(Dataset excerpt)
((
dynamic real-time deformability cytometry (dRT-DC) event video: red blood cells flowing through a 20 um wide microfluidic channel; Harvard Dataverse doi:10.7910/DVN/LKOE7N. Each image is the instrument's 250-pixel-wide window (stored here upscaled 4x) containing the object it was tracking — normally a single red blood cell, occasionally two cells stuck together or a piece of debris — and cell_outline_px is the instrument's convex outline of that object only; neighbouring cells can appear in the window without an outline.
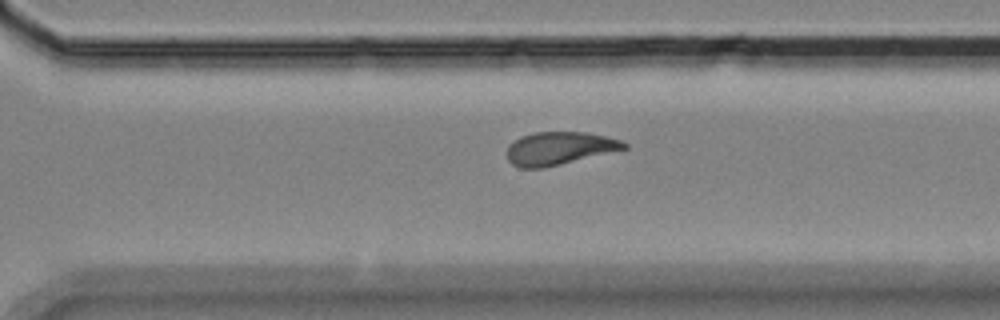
{"species": "Egyptian fruit bat (a non-hibernating species)", "species_latin": "Rousettus aegyptiacus", "temperature_condition": "room temperature", "stored_images_in_passage": 16, "camera_frame_rate_fps": 3000, "um_per_image_px": 0.085, "animal": {"sex": "female"}, "frame": {"image": 1, "passage_image": 11, "time_ms": 12.667, "image_size_px": [1000, 320], "cell_outline_px": [[628, 148], [544, 168], [520, 168], [512, 164], [508, 160], [508, 144], [520, 136], [536, 132], [588, 132], [620, 140], [628, 144]], "centroid_in_image_um": [47.52, 12.6], "position_along_channel_um": 323.1, "area_um2": 22.43}}
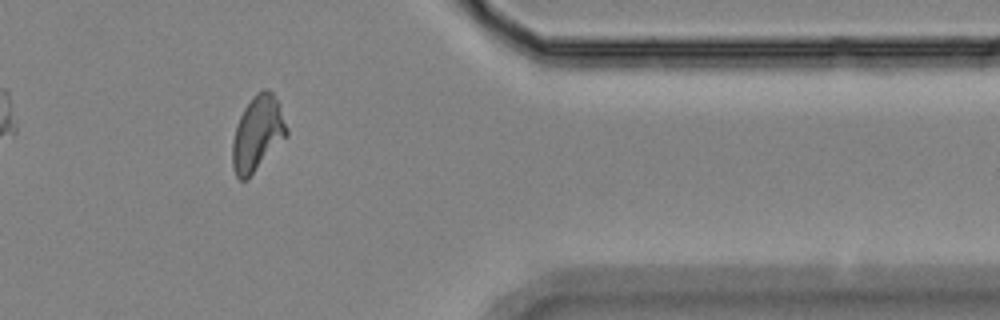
{"frame": {"image": 2, "passage_image": 13, "time_ms": 15.0, "image_size_px": [1000, 320], "cell_outline_px": [[288, 136], [248, 180], [240, 180], [236, 176], [232, 168], [232, 140], [236, 124], [244, 108], [252, 96], [256, 92], [264, 88], [268, 88], [272, 92], [280, 104], [288, 128]], "centroid_in_image_um": [21.9, 11.36], "position_along_channel_um": 389.5, "area_um2": 24.33}}
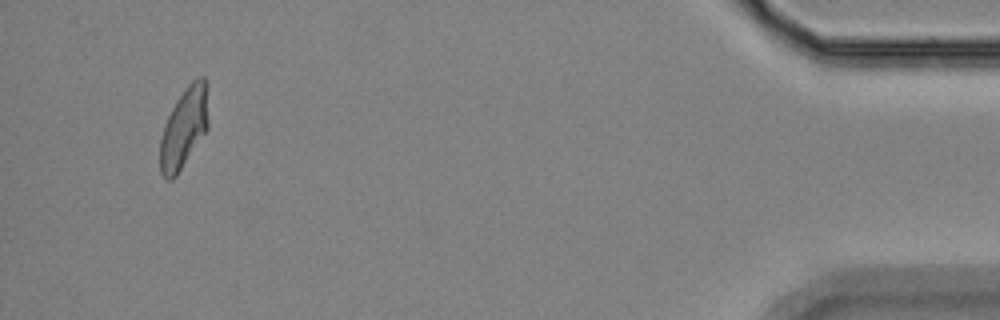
{"frame": {"image": 3, "passage_image": 15, "time_ms": 17.333, "image_size_px": [1000, 320], "cell_outline_px": [[208, 128], [176, 176], [172, 180], [164, 180], [160, 172], [160, 140], [164, 124], [176, 100], [188, 84], [196, 76], [204, 76], [208, 84]], "centroid_in_image_um": [15.65, 10.83], "position_along_channel_um": 419.5, "area_um2": 22.95}}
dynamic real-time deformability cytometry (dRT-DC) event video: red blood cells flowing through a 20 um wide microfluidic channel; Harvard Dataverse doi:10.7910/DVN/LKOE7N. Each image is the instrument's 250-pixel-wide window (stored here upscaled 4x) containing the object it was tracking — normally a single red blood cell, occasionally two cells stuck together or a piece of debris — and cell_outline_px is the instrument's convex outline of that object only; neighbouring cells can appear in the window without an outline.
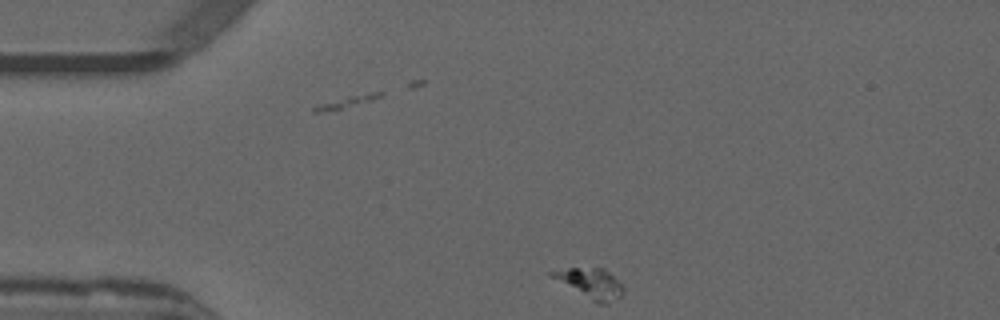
{"species": "common noctule bat (a hibernating species)", "species_latin": "Nyctalus noctula", "temperature_condition": "warm", "stored_images_in_passage": 2, "camera_frame_rate_fps": 3000, "um_per_image_px": 0.085, "animal": {"sex": "male", "forearm_length_mm": 52.5}, "frame": {"image": 1, "passage_image": 2, "time_ms": 0.333, "image_size_px": [1000, 320], "cell_outline_px": [[624, 292], [620, 296], [608, 304], [596, 304], [548, 276], [548, 272], [568, 268], [604, 268], [624, 288]], "centroid_in_image_um": [50.15, 24.11], "position_along_channel_um": 34.9, "area_um2": 12.54}}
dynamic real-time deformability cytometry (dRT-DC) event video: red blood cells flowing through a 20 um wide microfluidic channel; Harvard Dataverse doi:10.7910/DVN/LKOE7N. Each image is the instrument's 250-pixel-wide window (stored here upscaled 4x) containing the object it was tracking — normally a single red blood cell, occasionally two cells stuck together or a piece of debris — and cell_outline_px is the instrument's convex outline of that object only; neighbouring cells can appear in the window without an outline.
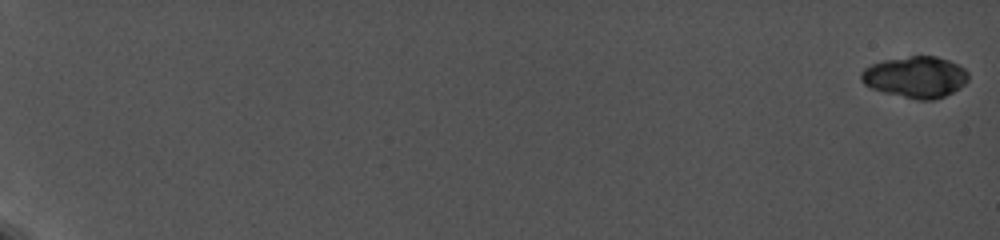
{"species": "common noctule bat (a hibernating species)", "species_latin": "Nyctalus noctula", "temperature_condition": "cold", "stored_images_in_passage": 28, "camera_frame_rate_fps": 5000, "um_per_image_px": 0.085, "animal": {"sex": "female", "body_mass_g": 19.0, "forearm_length_mm": 56.7}, "frame": {"image": 1, "passage_image": 1, "time_ms": 0.0, "image_size_px": [1000, 240], "cell_outline_px": [[968, 80], [960, 88], [944, 96], [932, 100], [920, 100], [884, 92], [872, 88], [864, 84], [860, 80], [860, 72], [864, 68], [872, 64], [884, 60], [912, 56], [936, 56], [948, 60], [964, 68], [968, 72]], "centroid_in_image_um": [77.81, 6.54], "position_along_channel_um": 7.2, "area_um2": 25.66}}
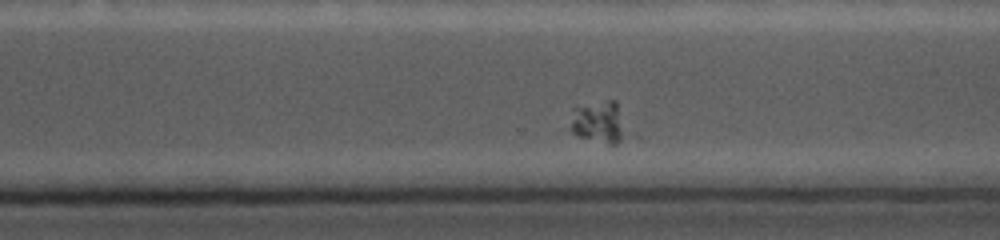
{"frame": {"image": 2, "passage_image": 24, "time_ms": 11.8, "image_size_px": [1000, 240], "cell_outline_px": [[640, 136], [616, 144], [608, 144], [576, 136], [572, 132], [572, 108], [608, 100], [616, 100]], "centroid_in_image_um": [51.24, 10.45], "position_along_channel_um": 319.4, "area_um2": 15.55}}
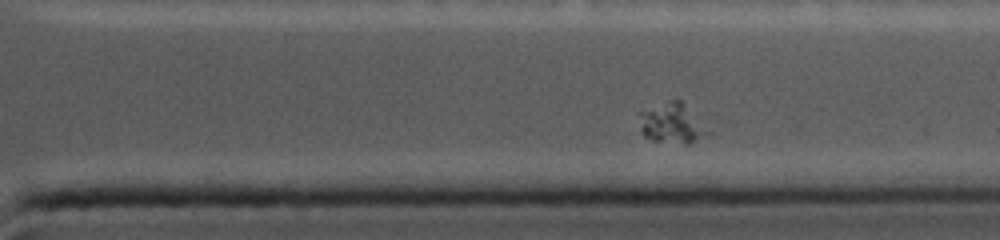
{"frame": {"image": 3, "passage_image": 26, "time_ms": 12.8, "image_size_px": [1000, 240], "cell_outline_px": [[716, 136], [688, 144], [684, 144], [652, 140], [644, 136], [640, 132], [640, 112], [672, 100], [680, 100]], "centroid_in_image_um": [57.22, 10.55], "position_along_channel_um": 354.2, "area_um2": 16.18}}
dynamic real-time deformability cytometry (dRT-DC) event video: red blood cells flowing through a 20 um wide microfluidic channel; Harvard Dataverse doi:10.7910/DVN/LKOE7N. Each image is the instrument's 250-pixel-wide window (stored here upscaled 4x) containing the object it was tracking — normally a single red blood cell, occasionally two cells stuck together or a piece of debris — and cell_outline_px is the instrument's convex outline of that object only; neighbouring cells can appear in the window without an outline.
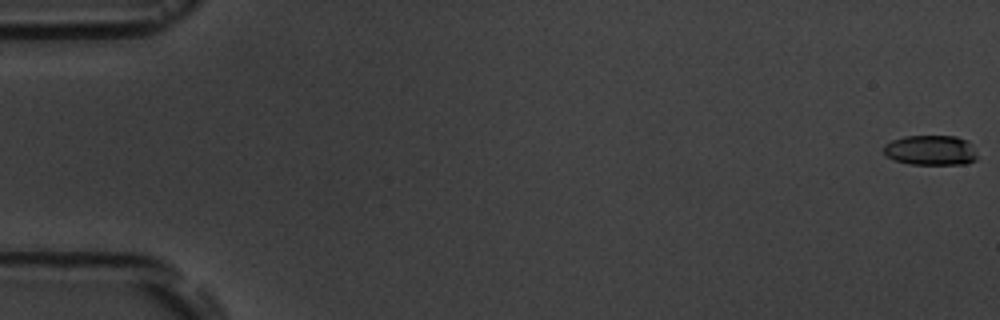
{"species": "common noctule bat (a hibernating species)", "species_latin": "Nyctalus noctula", "temperature_condition": "room temperature", "stored_images_in_passage": 5, "camera_frame_rate_fps": 3000, "um_per_image_px": 0.085, "animal": {"sex": "male", "body_mass_g": 19.5, "forearm_length_mm": 54.6}, "frame": {"image": 1, "passage_image": 1, "time_ms": 0.0, "image_size_px": [1000, 320], "cell_outline_px": [[976, 160], [968, 164], [908, 164], [884, 156], [884, 144], [892, 140], [904, 136], [956, 136], [968, 140], [976, 152]], "centroid_in_image_um": [79.11, 12.77], "position_along_channel_um": 5.9, "area_um2": 16.53}}
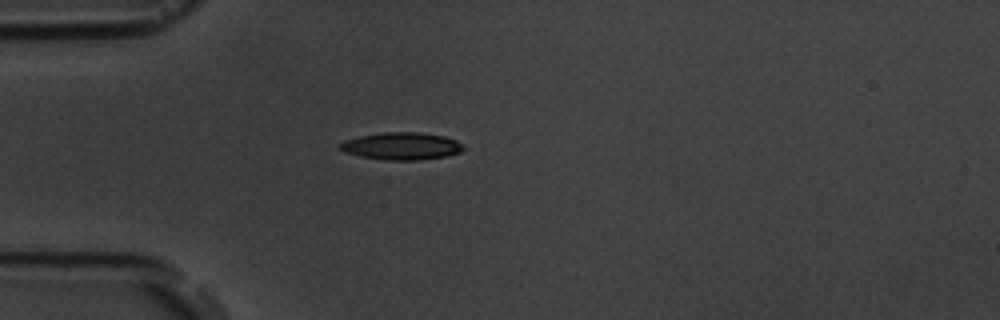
{"frame": {"image": 2, "passage_image": 5, "time_ms": 5.333, "image_size_px": [1000, 320], "cell_outline_px": [[464, 148], [460, 152], [448, 156], [416, 160], [388, 160], [360, 156], [344, 152], [336, 148], [336, 144], [344, 140], [360, 136], [384, 132], [416, 132], [444, 136], [456, 140], [464, 144]], "centroid_in_image_um": [34.09, 12.41], "position_along_channel_um": 50.9, "area_um2": 19.83}}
))
Work to complete: Skip the pictures and print each record exactly as it stands.

The response:
dynamic real-time deformability cytometry (dRT-DC) event video: red blood cells flowing through a 20 um wide microfluidic channel; Harvard Dataverse doi:10.7910/DVN/LKOE7N. Each image is the instrument's 250-pixel-wide window (stored here upscaled 4x) containing the object it was tracking — normally a single red blood cell, occasionally two cells stuck together or a piece of debris — and cell_outline_px is the instrument's convex outline of that object only; neighbouring cells can appear in the window without an outline.
{"species": "Egyptian fruit bat (a non-hibernating species)", "species_latin": "Rousettus aegyptiacus", "temperature_condition": "room temperature", "stored_images_in_passage": 16, "camera_frame_rate_fps": 3000, "um_per_image_px": 0.085, "animal": {"sex": "female"}, "frame": {"image": 1, "passage_image": 11, "time_ms": 12.667, "image_size_px": [1000, 320], "cell_outline_px": [[628, 148], [544, 168], [520, 168], [512, 164], [508, 160], [508, 144], [520, 136], [536, 132], [588, 132], [620, 140], [628, 144]], "centroid_in_image_um": [47.52, 12.6], "position_along_channel_um": 323.1, "area_um2": 22.43}}
{"frame": {"image": 2, "passage_image": 13, "time_ms": 15.0, "image_size_px": [1000, 320], "cell_outline_px": [[288, 136], [248, 180], [240, 180], [236, 176], [232, 168], [232, 140], [236, 124], [244, 108], [252, 96], [256, 92], [264, 88], [268, 88], [272, 92], [280, 104], [288, 128]], "centroid_in_image_um": [21.9, 11.36], "position_along_channel_um": 389.5, "area_um2": 24.33}}
{"frame": {"image": 3, "passage_image": 15, "time_ms": 17.333, "image_size_px": [1000, 320], "cell_outline_px": [[208, 128], [176, 176], [172, 180], [164, 180], [160, 172], [160, 140], [164, 124], [176, 100], [188, 84], [196, 76], [204, 76], [208, 84]], "centroid_in_image_um": [15.65, 10.83], "position_along_channel_um": 419.5, "area_um2": 22.95}}
dynamic real-time deformability cytometry (dRT-DC) event video: red blood cells flowing through a 20 um wide microfluidic channel; Harvard Dataverse doi:10.7910/DVN/LKOE7N. Each image is the instrument's 250-pixel-wide window (stored here upscaled 4x) containing the object it was tracking — normally a single red blood cell, occasionally two cells stuck together or a piece of debris — and cell_outline_px is the instrument's convex outline of that object only; neighbouring cells can appear in the window without an outline.
{"species": "common noctule bat (a hibernating species)", "species_latin": "Nyctalus noctula", "temperature_condition": "warm", "stored_images_in_passage": 2, "camera_frame_rate_fps": 3000, "um_per_image_px": 0.085, "animal": {"sex": "male", "forearm_length_mm": 52.5}, "frame": {"image": 1, "passage_image": 2, "time_ms": 0.333, "image_size_px": [1000, 320], "cell_outline_px": [[624, 292], [620, 296], [608, 304], [596, 304], [548, 276], [548, 272], [568, 268], [604, 268], [624, 288]], "centroid_in_image_um": [50.15, 24.11], "position_along_channel_um": 34.9, "area_um2": 12.54}}
dynamic real-time deformability cytometry (dRT-DC) event video: red blood cells flowing through a 20 um wide microfluidic channel; Harvard Dataverse doi:10.7910/DVN/LKOE7N. Each image is the instrument's 250-pixel-wide window (stored here upscaled 4x) containing the object it was tracking — normally a single red blood cell, occasionally two cells stuck together or a piece of debris — and cell_outline_px is the instrument's convex outline of that object only; neighbouring cells can appear in the window without an outline.
{"species": "common noctule bat (a hibernating species)", "species_latin": "Nyctalus noctula", "temperature_condition": "cold", "stored_images_in_passage": 28, "camera_frame_rate_fps": 5000, "um_per_image_px": 0.085, "animal": {"sex": "female", "body_mass_g": 19.0, "forearm_length_mm": 56.7}, "frame": {"image": 1, "passage_image": 1, "time_ms": 0.0, "image_size_px": [1000, 240], "cell_outline_px": [[968, 80], [960, 88], [944, 96], [932, 100], [920, 100], [884, 92], [872, 88], [864, 84], [860, 80], [860, 72], [864, 68], [872, 64], [884, 60], [912, 56], [936, 56], [948, 60], [964, 68], [968, 72]], "centroid_in_image_um": [77.81, 6.54], "position_along_channel_um": 7.2, "area_um2": 25.66}}
{"frame": {"image": 2, "passage_image": 24, "time_ms": 11.8, "image_size_px": [1000, 240], "cell_outline_px": [[640, 136], [616, 144], [608, 144], [576, 136], [572, 132], [572, 108], [608, 100], [616, 100]], "centroid_in_image_um": [51.24, 10.45], "position_along_channel_um": 319.4, "area_um2": 15.55}}
{"frame": {"image": 3, "passage_image": 26, "time_ms": 12.8, "image_size_px": [1000, 240], "cell_outline_px": [[716, 136], [688, 144], [684, 144], [652, 140], [644, 136], [640, 132], [640, 112], [672, 100], [680, 100]], "centroid_in_image_um": [57.22, 10.55], "position_along_channel_um": 354.2, "area_um2": 16.18}}
dynamic real-time deformability cytometry (dRT-DC) event video: red blood cells flowing through a 20 um wide microfluidic channel; Harvard Dataverse doi:10.7910/DVN/LKOE7N. Each image is the instrument's 250-pixel-wide window (stored here upscaled 4x) containing the object it was tracking — normally a single red blood cell, occasionally two cells stuck together or a piece of debris — and cell_outline_px is the instrument's convex outline of that object only; neighbouring cells can appear in the window without an outline.
{"species": "common noctule bat (a hibernating species)", "species_latin": "Nyctalus noctula", "temperature_condition": "room temperature", "stored_images_in_passage": 5, "camera_frame_rate_fps": 3000, "um_per_image_px": 0.085, "animal": {"sex": "male", "body_mass_g": 19.5, "forearm_length_mm": 54.6}, "frame": {"image": 1, "passage_image": 1, "time_ms": 0.0, "image_size_px": [1000, 320], "cell_outline_px": [[976, 160], [968, 164], [908, 164], [884, 156], [884, 144], [892, 140], [904, 136], [956, 136], [968, 140], [976, 152]], "centroid_in_image_um": [79.11, 12.77], "position_along_channel_um": 5.9, "area_um2": 16.53}}
{"frame": {"image": 2, "passage_image": 5, "time_ms": 5.333, "image_size_px": [1000, 320], "cell_outline_px": [[464, 148], [460, 152], [448, 156], [416, 160], [388, 160], [360, 156], [344, 152], [336, 148], [336, 144], [344, 140], [360, 136], [384, 132], [416, 132], [444, 136], [456, 140], [464, 144]], "centroid_in_image_um": [34.09, 12.41], "position_along_channel_um": 50.9, "area_um2": 19.83}}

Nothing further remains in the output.